I had a round tuit on my office wall for years. TLA’s are what get my goat.
If the word ‘like’ didn’t exist, no-one under 25, in my office, would have anything to say!
I would venture “going forward….”
How about ” do you know where I’m coming from ?” aahhh!!!
You know, like, I don’t, you know, get, like, it. You know?
No one has even mentioned ‘hit the button’ if I hear that one more time……..
Oh and have you noticed all the politicians are starting their sentences with ‘look…’
The GREATEST game ever is this : Put all those phrases on a “bingo card” and take them to a meeting. The excitement grows as you cross them off and if you get a “Full House” you have to shout out “BINGO”, then get up and leave. Share it with a like-minded colleague, but don’t sit next to each other. It’s fabulous.
At the end of the day, to be honest, …
Counter it by writing the expected comments on cards distributed via the audience. Cross them off as they are used. First one to get a line shouts ” bullsh☆T bingo!!!
‘Going forward’
I’m surprised that “blue sky thinking” only came in at number nine. If I were to list all the reasons why I hate that phrase, I would have to write an essay.
Mate of mine used to manage a print factory and some tosser of a management jerkoid said in front of him ‘Let’s throw it on the floor and see what the cat laps up’. So my mate physically threw him out of the building. He never came back…
That is absolutely amazing.
I heard Leanne Rymnes (wrong spelling?) on with Ken Bruce last week (Tracks of My Years) Want to listen to some irritating American? Hell’s teeth; that’s one right there! About 1145 each day if you dare do a ‘listen again’ thing…
There is an easy way to solve the problem of annoying office phrases. NOBODY SHOULD COMMUNICATE OR SPEAK TO ANYONE IN CASE ANNOYING THE OTHER PERSON. Just playing devils advocate here…………..

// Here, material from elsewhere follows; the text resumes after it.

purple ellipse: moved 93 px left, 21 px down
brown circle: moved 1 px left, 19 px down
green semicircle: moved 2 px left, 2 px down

I thought the idea was to use these phrases to annoy colleagues and brighten up my day. E.g. using Just playing devil’s advocate as number 10 is a bit missplaced because you use it specifically to annoy people so is that the odd one out?
lets touch base
I work with this girl if she says touch base or outside the box again in going loco
cool why keeping the job
‘Any takers?’
Surely “I’m just thinking out loud here” is one
Bottom line is 99% of people who work in offices despise their colleagues and feel that their colleagues despise them. Faux camaraderie is rampant. backstabbing is the norm. It’s gotten worse since those stupid open plan offices. Working in an office causes depression more than any mundane factory job. Only the career backstabbers would disagree.
No they wouldn’t. Well,, not to your face anyway.

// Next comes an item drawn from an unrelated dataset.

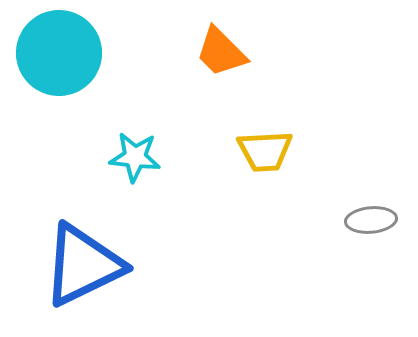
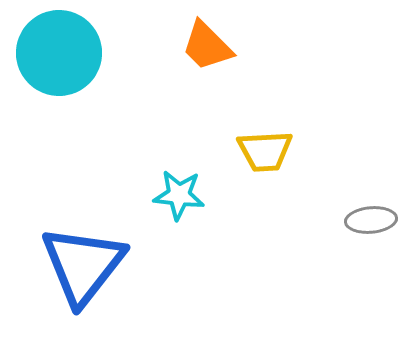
orange trapezoid: moved 14 px left, 6 px up
cyan star: moved 44 px right, 38 px down
blue triangle: rotated 26 degrees counterclockwise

I don’t see “At the End of the Day” in this list. Really irritating phrase.
What’s this “going forward”? Oh you mean” in future” !!!
‘Death by powerpoint’ as a phrase is officially worse than actual death.
Singing from the same hymn sheet, outside the tent, horses for courses, run it up the flagpole, touch base…
We’re getting out in the weeds here. Aside from the buzzwords, but working in a technical field where none of the supervisors or managers are technical people is annoying. Worse yet, they will never put a technical person in management. Even a few in the mix would make for better decisions.
I had an old boss who used to say “can I borrow you for a sec” ALL THE TIME, In the end, I had a quiet word and actually told him how annoying it is and showed him this article and I didn’t get sacked! He actually apologised, thanked me for my honesty and stopped saying it to everyone all the time, RESULT. Thank you Reed.
“It’s Friiiiiiiiiidayyyy!!!!”
People who say “Yourself” and “ourselves”, when they mean “you” and “us”. I’ve heard a colleague on the phone to a client say “Can I call yourself back?” And I’ve had a client tell me “Yourselves did a report for myself last month”.
I attended a Schneider Electric meeting in Perth (Australia) back in 2010. Someone strung together the following, “we need more strategic blue sky thinking, upskill the sales teams to gain more traction, so we can apply more leverage to our key vertical markets and break through the current sales ceiling.
I had to excuse myself to go outside and promply throw up.
I’m sure some of my old colleagues at Siemens could add many more pointless sayings to the list.
Does anyone else sit in on meetings and run a platitudes sweepstake?